▶ DESCRIPTION OF THE TASK
Repeat the data in full. Drop every picture.
========================================
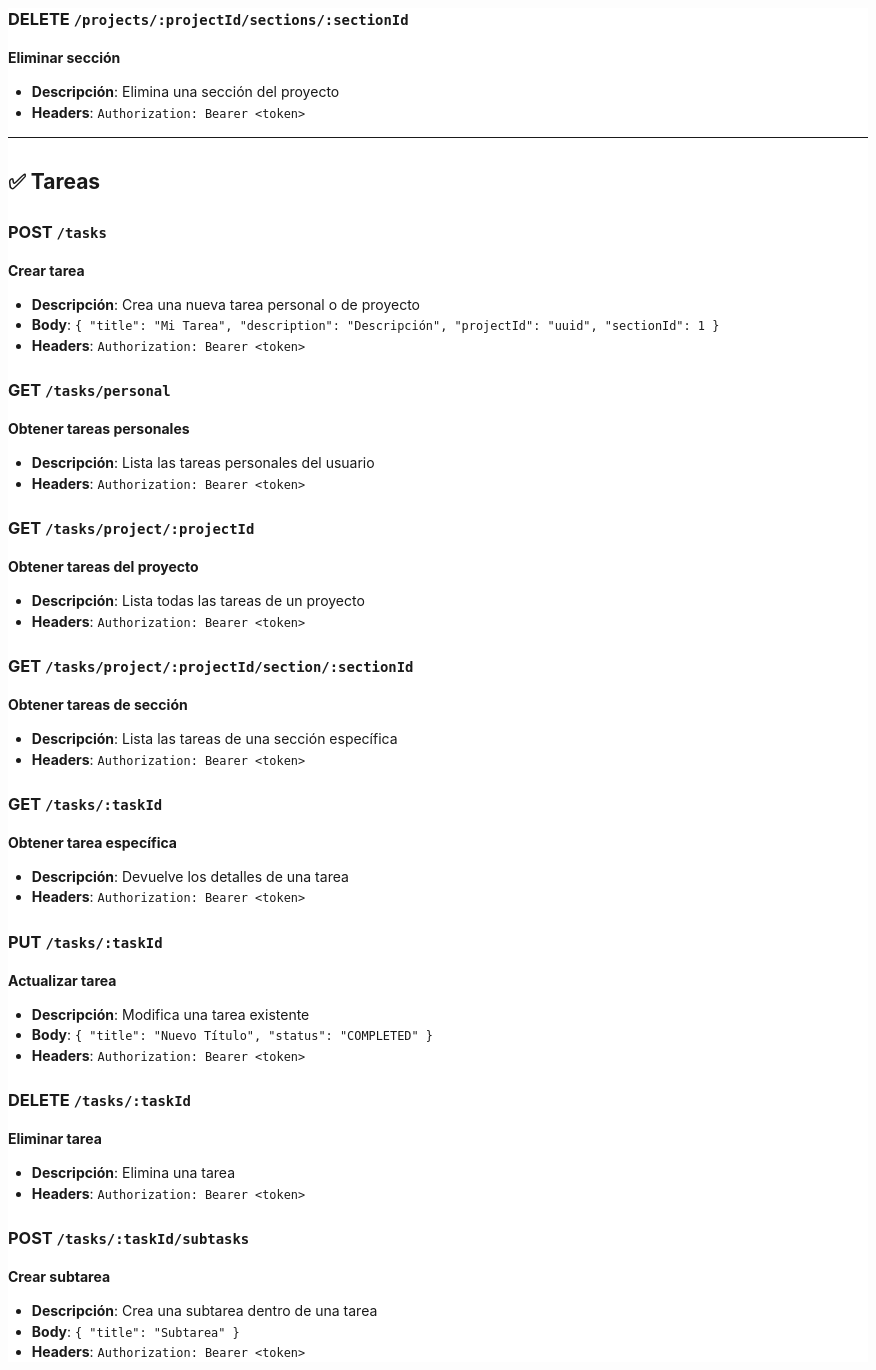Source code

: ### DELETE `/projects/:projectId/sections/:sectionId`
**Eliminar sección**
- **Descripción**: Elimina una sección del proyecto
- **Headers**: `Authorization: Bearer <token>`

---

## ✅ Tareas

### POST `/tasks`
**Crear tarea**
- **Descripción**: Crea una nueva tarea personal o de proyecto
- **Body**: `{ "title": "Mi Tarea", "description": "Descripción", "projectId": "uuid", "sectionId": 1 }`
- **Headers**: `Authorization: Bearer <token>`

### GET `/tasks/personal`
**Obtener tareas personales**
- **Descripción**: Lista las tareas personales del usuario
- **Headers**: `Authorization: Bearer <token>`

### GET `/tasks/project/:projectId`
**Obtener tareas del proyecto**
- **Descripción**: Lista todas las tareas de un proyecto
- **Headers**: `Authorization: Bearer <token>`

### GET `/tasks/project/:projectId/section/:sectionId`
**Obtener tareas de sección**
- **Descripción**: Lista las tareas de una sección específica
- **Headers**: `Authorization: Bearer <token>`

### GET `/tasks/:taskId`
**Obtener tarea específica**
- **Descripción**: Devuelve los detalles de una tarea
- **Headers**: `Authorization: Bearer <token>`

### PUT `/tasks/:taskId`
**Actualizar tarea**
- **Descripción**: Modifica una tarea existente
- **Body**: `{ "title": "Nuevo Título", "status": "COMPLETED" }`
- **Headers**: `Authorization: Bearer <token>`

### DELETE `/tasks/:taskId`
**Eliminar tarea**
- **Descripción**: Elimina una tarea
- **Headers**: `Authorization: Bearer <token>`

### POST `/tasks/:taskId/subtasks`
**Crear subtarea**
- **Descripción**: Crea una subtarea dentro de una tarea
- **Body**: `{ "title": "Subtarea" }`
- **Headers**: `Authorization: Bearer <token>`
========================================
▶ COMPLETED EXERCISE
Source code

: ### DELETE `/projects/:projectId/sections/:sectionId`
**Eliminar sección**
- **Descripción**: Elimina una sección del proyecto
- **Headers**: `Authorization: Bearer <token>`

---

## ✅ Tareas

### POST `/tasks`
**Crear tarea**
- **Descripción**: Crea una nueva tarea personal o de proyecto
- **Body**: `{ "title": "Mi Tarea", "description": "Descripción", "projectId": "uuid", "sectionId": 1 }`
- **Headers**: `Authorization: Bearer <token>`

### GET `/tasks/personal`
**Obtener tareas personales**
- **Descripción**: Lista las tareas personales del usuario
- **Headers**: `Authorization: Bearer <token>`

### GET `/tasks/project/:projectId`
**Obtener tareas del proyecto**
- **Descripción**: Lista todas las tareas de un proyecto
- **Headers**: `Authorization: Bearer <token>`

### GET `/tasks/project/:projectId/section/:sectionId`
**Obtener tareas de sección**
- **Descripción**: Lista las tareas de una sección específica
- **Headers**: `Authorization: Bearer <token>`

### GET `/tasks/:taskId`
**Obtener tarea específica**
- **Descripción**: Devuelve los detalles de una tarea
- **Headers**: `Authorization: Bearer <token>`

### PUT `/tasks/:taskId`
**Actualizar tarea**
- **Descripción**: Modifica una tarea existente
- **Body**: `{ "title": "Nuevo Título", "status": "COMPLETED" }`
- **Headers**: `Authorization: Bearer <token>`

### DELETE `/tasks/:taskId`
**Eliminar tarea**
- **Descripción**: Elimina una tarea
- **Headers**: `Authorization: Bearer <token>`

### POST `/tasks/:taskId/subtasks`
**Crear subtarea**
- **Descripción**: Crea una subtarea dentro de una tarea
- **Body**: `{ "title": "Subtarea" }`
- **Headers**: `Authorization: Bearer <token>`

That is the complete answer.